«C’è un detto sulla classe media locale: compra un regalo che non gli piace, con soldi che non ha, per darlo a qualcuno che lo odia», dice Sari Hanafi al telefono dal Libano. Oggi, aggiunge, «soldi per quel regalo la classe media non ne ha più. La crisi economica spinge ogni giorno tante famiglie, che avevano un reddito sufficiente per una vita tranquilla, nel baratro della povertà». Docente di sociologia all’Università americana di Beirut, Hanafi è un sostenitore delle proteste popolari che dallo scorso ottobre scuotono il Libano. E che da alcuni giorni, revocato in parte il lockdown imposto dal coronavirus, attraversano di nuovo il paese. Hanafi non punta il dito solo contro i mali più visibili: corruzione, carovita, malgoverno, nepotismo, sistema confessionale. Invita a riflettere sul modello consumista e liberista dominante nel paese. «(Il sociologo) Pierre Bourdieu» sottolinea «avrebbe parecchio da dire sulla quantità significativa di oggetti superflui e lussuosi di cui si circondano in Libano la classe media e persino le categorie sociali a basso reddito. La tragedia, economica e sanitaria, che stiamo affrontando ci offre un’occasione forse irripetibile per ripensare al nostro modello».

 

Il proposito di Hanafi di avviare un dibattito su di un sistema socioeconomico diverso difficilmente coinvolgerà chi non ha un lavoro o fa fatica a mangiare tutti i giorni. E la sinistra libanese, o ciò che rimane di essa, non ha la forza per incanalare la protesta verso la trasformazione. La scorsa settimana il governo del premier Hassan Diab ha approvato un piano di salvataggio economico e ha chiesto più sostegno al Fondo monetario internazionale. Alcune delle ricette proposte appaiono credibili ma la vastità del debito pubblico (170% del Pil) e di quello estero (83 miliardi di dollari), la disoccupazione in continuo aumento, specie tra i giovani, e il tonfo della valuta nazionale, lasciano i libanesi scettici sulla possibilità di vedere la luce alla fine del tunnel.

 

In Libano la fame è uno spettro che fa più paura del Covid-19. La svalutazione della lira nei confronti del dollaro, che al mercato nero ha toccato livelli che non si registravano da decenni, ha gettato nella disperazione migliaia di famiglie. Tanti a Beirut e nei centri urbani hanno dovuto dire addio a prodotti che costano due-tre volte di più di qualche mese fa. Un pacco di pannolini di una nota marca costa anche 40 euro, il prezzo di una scatoletta di tonno in qualche supermercato ha raggiunto i quattro euro, riferiva qualche giorno fa un giornale locale online. «Il 45% dei libanesi vive in povertà e il 22% nella povertà estrema» ci riferisce la ricercatrice, da anni a Beirut, Chiara Calabrese, dell’Ecole des hautes études en sciences sociales di Parigi. «Non sorprende che le manifestazioni di protesta siano riprese a Tripoli» prosegue «è una delle città più povere, nonostante tra i suoi abitanti vi siano alcuni dei più grandi imprenditori del paese.

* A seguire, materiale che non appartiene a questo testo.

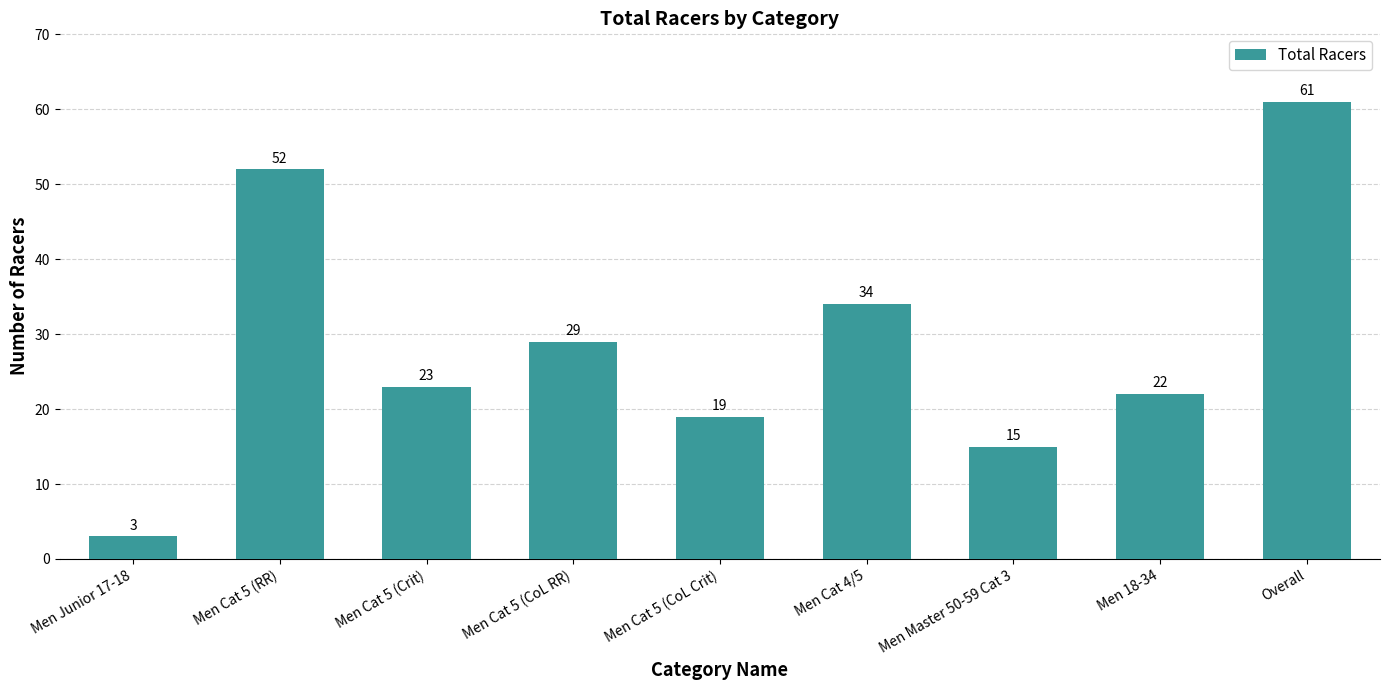

Does the chart contain any negative values?

No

Tripoli è stata abbandonata, la politica ha fatto più assistenza che promuovere investimenti e sviluppo».

 

Non è insignificante che la povertà spesso si concentri nei centri a maggioranza sunnita. A conferma che le politiche economiche liberiste portate avanti dal leader sunnita Rafik Hariri (assassinato nel 2005) e dal figlio Saad Hariri – sviluppo edilizio sfrenato, indebitamento, finanza e banche nelle mani di pochi – hanno arricchito solo l’elite e si sono invece rivelate disastrose in quelle aree in cui la popolazione credeva di essere tutelata dal potere e dalla ricchezza dalla famiglia Hariri. Al contrario lo stato assistenziale messo in piedi dal movimento sciita Hezbollah, nei distretti sotto il suo controllo, sembra aver tutelato di più le fasce deboli della comunità sciita. Da ottobre Hezbollah è sotto pressione. Una porzione di chi prende parte, anche sciiti, a raduni e manifestazioni gli attribuisce, talvolta a ragione, responsabilità del disastro economico e lo accusa di subordinare il Libano agli interessi dell’Iran. Tuttavia il movimento fa parte dei governi libanesi dal 2011 e la crisi parte da molto più lontano. «Alcuni partiti» spiega Chiara Calabrese «come il Mustaqbal di Hariri e le Forze libanesi (destra), cercano di strumentalizzare la rivolta e di presentarsi come dei movimenti rivoluzionari quando sono al potere da anni». Allo stesso tempo, conclude la ricercatrice, «pur considerando che alcuni manifestanti possano venire usati da certi partiti, la protesta era e resta reale, perché la sofferenza dei libanesi è davvero grande».